Retype each of the rows below word for word, omitting the pictures.

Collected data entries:
====

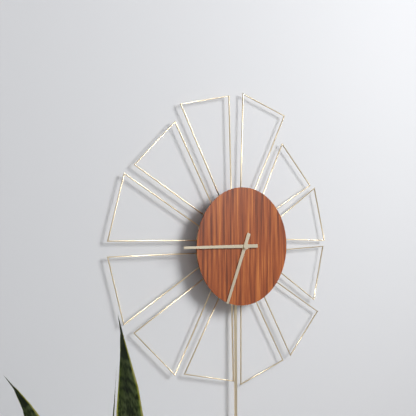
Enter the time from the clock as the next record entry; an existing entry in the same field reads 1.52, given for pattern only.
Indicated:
6.45
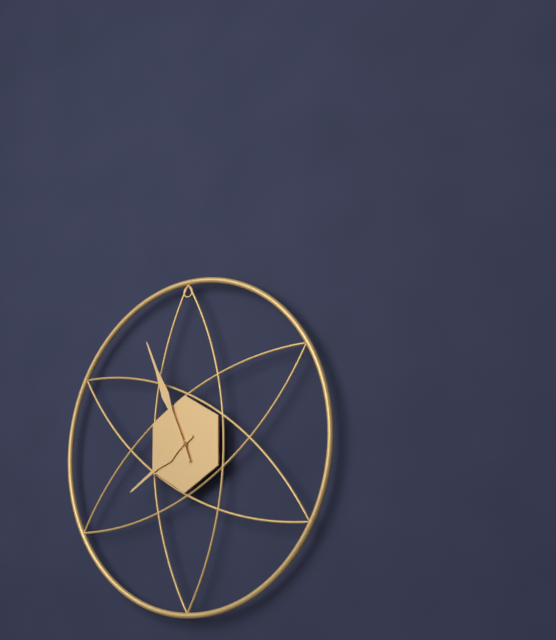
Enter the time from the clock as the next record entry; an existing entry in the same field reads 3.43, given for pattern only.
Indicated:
7.56
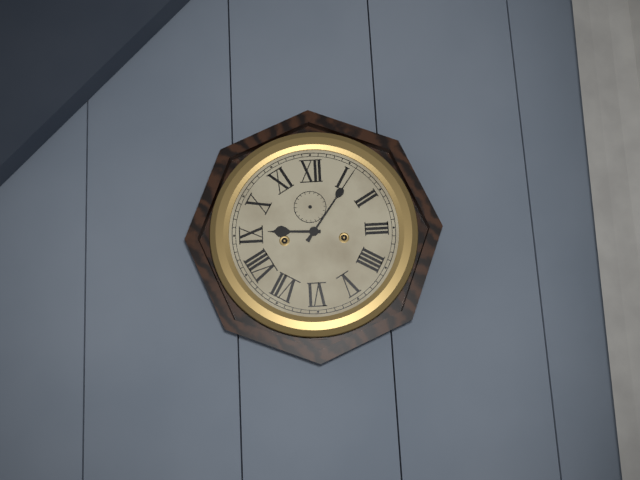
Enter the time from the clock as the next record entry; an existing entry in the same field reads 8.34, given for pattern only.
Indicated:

====

FULL RESPONSE:
Enter the time from the clock as the next record entry; an existing entry in the same field reads 1.52, given for pattern only.
Indicated:
6.45
Enter the time from the clock as the next record entry; an existing entry in the same field reads 3.43, given for pattern only.
Indicated:
7.56
Enter the time from the clock as the next record entry; an existing entry in the same field reads 8.34, given for pattern only.
Indicated:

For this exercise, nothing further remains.